Weil sich alles verändert hat.
Tinha mergulhado, definitivamente, na vileza da velhice.
Olhava-se ao espelho, mal acordava, o rosto pálido e
cheio de pregas abjetas, os olhos com as pálpebras descaídas, os lábios
descarnados e uma boca sem expressão. Os cabelos ralos e embranquecidos.
Deixara, há muito, de se
agradar. Ficava especada frente ao espelho, trémula de asco. Como era feia aquela
imagem de si. Ria então, com uma gargalhada falsa para se animar.
Existia agora numa vida secreta.
O seu coração cansado só já pulsava na sombra. Lento e vermelho, sem alegria,
nem pavor em demasia.
Durante o dia, era acometida
por súbitas exaustões que a forçavam a deitar-se e a fechar, por instantes,
mais ou menos dilatados, os olhos, despindo-se de toda e qualquer inquietação,
esquecendo o medo turvo.
Os músculos, finalmente mansos
e contentes, mergulhavam num torpor feito de sensações túrgidas e lentas. Parecia-lhe,
ao emergir desses apagões, que um tempo incontável decorrera e achava-se, por
instantes, muito longínqua da sua existência terrena. Quase teria preferido
conservar-se inanimada, mas quando abria os olhos, achava-se, invariavelmente,
sobre a cama, no quarto vazio e frio.
Um profundo silêncio envolvia a
casa.
Algures, o vento sussurrava pelos
cantos. Nada sucedia no casarão vasto e nu. Espiava, diariamente, a sua própria
degradação a par do que sucedia em seu redor.
As tardes eram longas e tensas
e tudo lhe parecia tão imaterial e fugaz a pontos de já não conseguir deter-se
em nenhum pensamento. O que de precioso existira, na sua vida, fora evanescente
e era agora indistinto.
De ora em diante, só lhe
restava concordar com o inevitável – a perda e a queda. Esse era o movimento
infinito da vida.
A matéria de que era feita
corrompera-se devagar e irremediavelmente, mas também se aniquilara muito do
sofrimento – vivia num desânimo sem dor. A decadência era irreprimível.
O vento incessante intercetava
e desmanchava brutalmente os seus pensamentos. Esgotara as palavras de que se
alimentava e não encontrava outras.
Movia-se com cuidado. Olhava o
ar silencioso do quarto. Envelhecera ali palidamente. A sua vida era a soma de
infinitos instantes imóveis e estéreis.
Tinha a consciência desse
tempo atrás de si e a noção desassossegada de algo que não poderia jamais
tocar, que já não lhe pertencia, mas a que ainda se prendia pela incapacidade
de criar outra vida e um novo tempo que fizessem sentido.

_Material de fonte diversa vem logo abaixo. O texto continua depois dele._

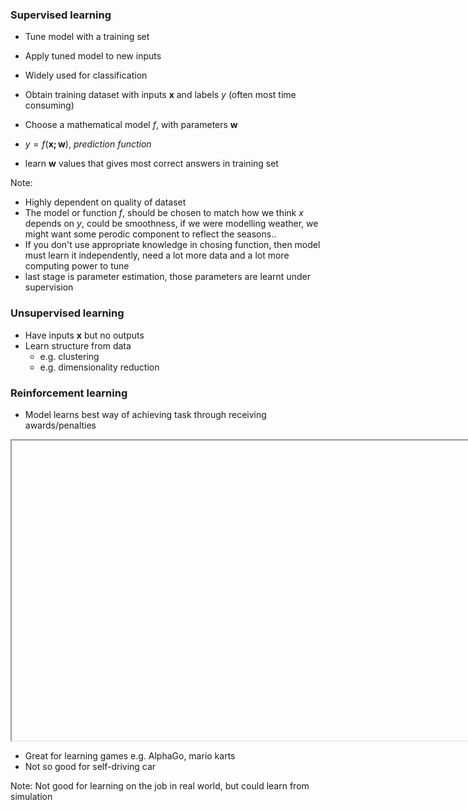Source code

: ### Supervised learning
* Tune model with a training set
* Apply tuned model to new inputs
* Widely used for classification


* Obtain training dataset with inputs $\mathbf{x}$ and labels $y$ (often most time consuming)
* Choose a mathematical model $f$, with parameters $\mathbf{w}$
* $y=f(\mathbf{x; w})$, *prediction function*
* learn $\mathbf{w}$ values that gives most correct answers in training set

Note:
* Highly dependent on quality of dataset
* The model or function $f$, should be chosen to match how we think $x$ depends on $y$, could be smoothness,
if we were modelling weather, we might want some perodic component to reflect the seasons..
* If you don't use appropriate knowledge in chosing function, then model must learn it independently, need a lot more 
data and a lot more computing power to tune 
* last stage is parameter estimation, those parameters are learnt under supervision


### Unsupervised learning
* Have inputs $\mathbf{x}$ but no outputs
* Learn structure from data
    * e.g. clustering
    * e.g. dimensionality reduction


### Reinforcement learning
* Model learns best way of achieving task through receiving awards/penalties
<iframe width="854" height="480" data-src="https://www.youtube.com/embed/lJzv3aUGiDU?autoplay=1"></iframe>


* Great for learning games e.g. AlphaGo, mario karts
* Not so good for self-driving car  

Note:
Not good for learning on the job in real world, but could learn from simulation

Via a si mesma, como de longe,
uma forma escura e desaprumada a curvar-se em direção ao chão. Com um suspiro
impaciente e furioso, imobilizou-se no quarto, frente ao espelho.
Nos campos, à volta do
casarão, a neblina das manhãs reforçava o seu sentimento de solidão profunda. A
terra era fria e indiferente.
Pensava, com inquietação, no
rigor do inverno próximo e previa um novo e mais fundo desespero em permanecer
presa no interior da casa. Com firmeza, resolvia então cerrar o coração. Não havia
quem a salvasse. Outros infindáveis e fugazes momentos se sucederiam e
morreriam. Nada aconteceria. Permaneceria ali, rodeada pelo silêncio impalpável,
sombrio e húmido.
O seu rosto inexpressivo, quieto
e mudo, pairava à espera. Lá estava ela. O seu corpo já não tinha sede, nem fome.
Ainda ontem ria de prazer. Ainda ontem se estendia à sua frente o futuro.
O seu movimento de vida estancara
como um relógio cuja pilha se gastou. Lá estava ela pois.